Mas, vogando à vontade, rompendo a saudade,
vai quem já nada teme, vai o homem do leme...

 

E uma vontade de rir nasce do fundo do ser.
E uma vontade de ir, correr o mundo e partir,
a vida é sempre a perder...

 

No fundo do mar
jazem os outros, os que lá ficaram.
Em dias cinzentos
descanso eterno lá encontraram.

 

E mais que uma onda, mais que uma maré...
Tentaram prendê-lo, impor-lhe uma fé...
Mas, vogando à vontade, rompendo a saudade,
vai quem já nada teme, vai o homem do leme...

 

E uma vontade de rir nasce do fundo do ser.
E uma vontade de ir, correr o mundo e partir,
a vida é sempre a perder...

 

No fundo horizonte
sopra o murmúrio para onde vai.
No fundo do tempo
foge o futuro, é tarde demais...

 

E uma vontade de rir nasce do fundo do ser.
E uma vontade de ir, correr o mundo e partir,
a vida é sempre a perder...

 

 

Em ambos os obituários, o profissional é apenas uma introdução para louvar a atitude para com a vida de cada um, a forma como marcaram as vidas de com quem eles privaram. 

 

Penso nisso com frequência, como guia das minhas acções.

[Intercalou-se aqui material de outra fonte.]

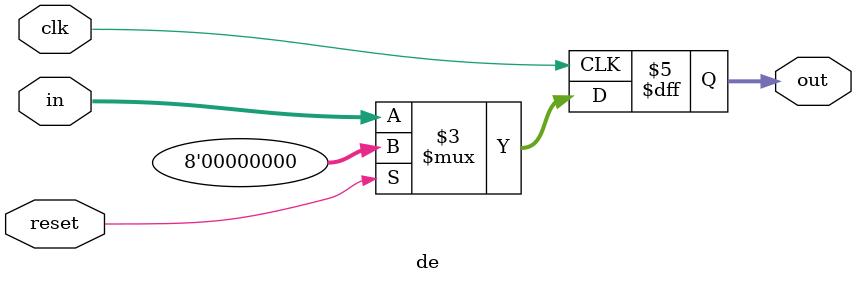
<source format=v>
module de (
input clk ,
input reset ,
input  [7:0] in ,
output reg [7:0] out 
);
always @ (posedge clk) begin : de
	if(reset)begin
		out <= 0 ; 
	end
	else begin
		out <= in ;
	end
end

endmodule


</source>
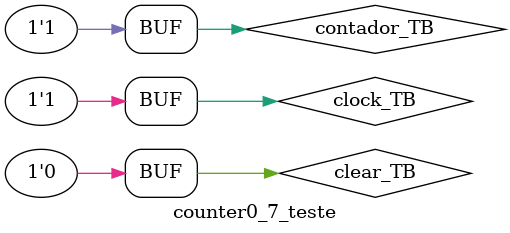
<source format=v>
`timescale 1ns/1ns
`include "counter0_7.v"

module counter0_7_teste;

    reg clock_TB, clear_TB, contador_TB;
  	wire  Q_TB;

  	counter0_7 DUT(.clock(clock_TB), .clear(clear_TB), .non_recycling_counter_output(Q_TB));

    initial
        begin

            $dumpfile("counter0_7_teste.vcd");
            $dumpvars(0, counter0_7_teste);

                clock_TB = 1; clear_TB=1; contador_TB = 0;
            #5   contador_TB = 3;
            #5   clear_TB = 0; 
          
            repeat(8)
                begin
                    #10 clock_TB = ~clock_TB;
                end

        end
endmodule
</source>
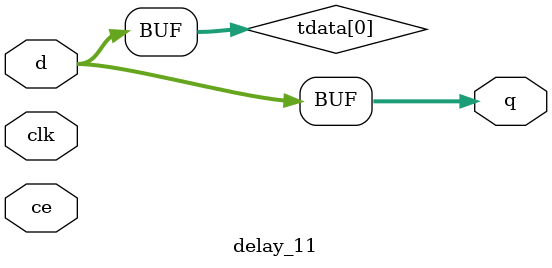
<source format=v>
module delay_11 #
(
	parameter N = 8,
	parameter DELAY = 0
)
(
	input [N - 1:0] d,
	input ce,
	input clk,
	output [N - 1:0] q
);
wire [N - 1:0] tdata [DELAY:0];
assign tdata[0] = d; 
genvar i;
generate
	for(i = 0; i < DELAY; i = i + 1)
	begin: regs
	register #
	(
		.N(N)
	)
	reg_i
	(
		.clk(clk),
		.ce(ce),
		.d(tdata[i]),
		.q(tdata[i + 1])
	);
	end
endgenerate
assign q = tdata[DELAY];
endmodule
</source>
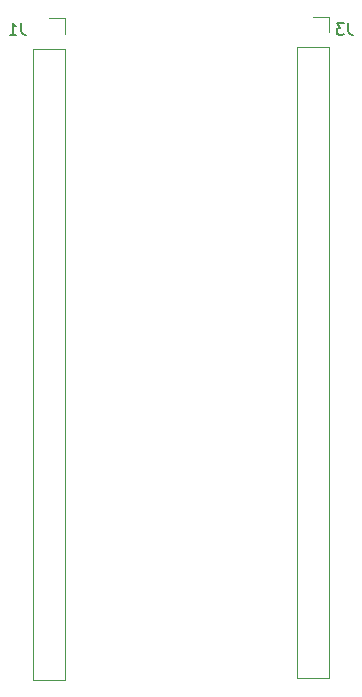
<source format=gbr>
%TF.GenerationSoftware,KiCad,Pcbnew,8.0.3*%
%TF.CreationDate,2024-07-05T15:20:34+05:30*%
%TF.ProjectId,multilayer1,6d756c74-696c-4617-9965-72312e6b6963,rev?*%
%TF.SameCoordinates,Original*%
%TF.FileFunction,Legend,Bot*%
%TF.FilePolarity,Positive*%
%FSLAX46Y46*%
G04 Gerber Fmt 4.6, Leading zero omitted, Abs format (unit mm)*
G04 Created by KiCad (PCBNEW 8.0.3) date 2024-07-05 15:20:34*
%MOMM*%
%LPD*%
G01*
G04 APERTURE LIST*
%ADD10C,0.150000*%
%ADD11C,0.120000*%
G04 APERTURE END LIST*
D10*
X151209333Y-76289819D02*
X151209333Y-77004104D01*
X151209333Y-77004104D02*
X151256952Y-77146961D01*
X151256952Y-77146961D02*
X151352190Y-77242200D01*
X151352190Y-77242200D02*
X151495047Y-77289819D01*
X151495047Y-77289819D02*
X151590285Y-77289819D01*
X150209333Y-77289819D02*
X150780761Y-77289819D01*
X150495047Y-77289819D02*
X150495047Y-76289819D01*
X150495047Y-76289819D02*
X150590285Y-76432676D01*
X150590285Y-76432676D02*
X150685523Y-76527914D01*
X150685523Y-76527914D02*
X150780761Y-76575533D01*
X178895333Y-76289819D02*
X178895333Y-77004104D01*
X178895333Y-77004104D02*
X178942952Y-77146961D01*
X178942952Y-77146961D02*
X179038190Y-77242200D01*
X179038190Y-77242200D02*
X179181047Y-77289819D01*
X179181047Y-77289819D02*
X179276285Y-77289819D01*
X178514380Y-76289819D02*
X177895333Y-76289819D01*
X177895333Y-76289819D02*
X178228666Y-76670771D01*
X178228666Y-76670771D02*
X178085809Y-76670771D01*
X178085809Y-76670771D02*
X177990571Y-76718390D01*
X177990571Y-76718390D02*
X177942952Y-76766009D01*
X177942952Y-76766009D02*
X177895333Y-76861247D01*
X177895333Y-76861247D02*
X177895333Y-77099342D01*
X177895333Y-77099342D02*
X177942952Y-77194580D01*
X177942952Y-77194580D02*
X177990571Y-77242200D01*
X177990571Y-77242200D02*
X178085809Y-77289819D01*
X178085809Y-77289819D02*
X178371523Y-77289819D01*
X178371523Y-77289819D02*
X178466761Y-77242200D01*
X178466761Y-77242200D02*
X178514380Y-77194580D01*
D11*
%TO.C,J1*%
X152213000Y-78486000D02*
X154873000Y-78486000D01*
X152213000Y-131886000D02*
X152213000Y-78486000D01*
X152213000Y-131886000D02*
X154873000Y-131886000D01*
X153543000Y-75886000D02*
X154873000Y-75886000D01*
X154873000Y-75886000D02*
X154873000Y-77216000D01*
X154873000Y-131886000D02*
X154873000Y-78486000D01*
%TO.C,J3*%
X174565000Y-78359000D02*
X177225000Y-78359000D01*
X174565000Y-131759000D02*
X174565000Y-78359000D01*
X174565000Y-131759000D02*
X177225000Y-131759000D01*
X175895000Y-75759000D02*
X177225000Y-75759000D01*
X177225000Y-75759000D02*
X177225000Y-77089000D01*
X177225000Y-131759000D02*
X177225000Y-78359000D01*
%TD*%
M02*

</source>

Quando morrer, como quero que se lembrem de mim?

 

Mulher a sério...

Um dia disseram-me que uma mulher a sério usa maquilhagem. Mas existem vários discursos semelhantes: mulher a sério gosta de carteiras, roupas, sapatos...

 

Eu não tenho qualquer problema com essas coisas, mas irrita-me solenemente a contínua associação do feminismo a um conjunto de acessórios descartáveis.

1 (1).png 

E assim vos deixo com a minha irritação da semana. 

 

Uma espécie de ponto de situação...


Acho que corro o risco de criar alguma controversa, mas aqui vai.

 

O Cláudio Franco, sem saber, acabou por me deixar a pensar nos conceitos e nas ligações entre destralhar, minimalismo, abrandar, simplificar.



 



Quando comecei o blog, optei pelo "destralhar" (todo o tipo de tralhas - coisas e mente), porque não me revia na estética do minimalismo.



 



Ainda esta manhã passava por um blog lindíssimo e lia sobre abrandar. Mas olho para esse blog e são só imagens com divisões imaculadas, brancas, esteticamente perfeitas, falam do campo como um local idílico e fim em si mesmo.



 



Eu não me revejo nesse mundo. A minha casa não é assim, a minha vida não é assim e o quintal cá em casa não é assim.



 



Mas sabem que mais? A vida de muitas dessas pessoas, que utilizam essas imagens, também não é.

 

 



Fiz um exercício: peguei uma linda imagem de um blog sobre simplificar/abrandar e pesquisei-a no google - 22 resultados. Os primeiros resultados foram de blogs sobre minimalismo/simplificar de língua portuguesa.



 



Por vezes, o minimalismo também é uma imagem que nos querem vender. O problema é ser como as modelos cujas imagens alteram digitalmente - são imagens irrealistas, que têm como consequência fazerem-nos sentir imperfeitas.

 

 



Para mim, destralhar é igual a retirar o excesso da minha vida, seja ele em coisas materiais, seja em pessoas tóxicas, seja em ocupações de tempo que não merecem o meu tempo. Neste momento, esse caminho parece-me ser o que preciso de fazer.

 

Não sou perfeita e este blog é tudo menos perfeito. Mas pelo menos posso dizer que é verdadeiro.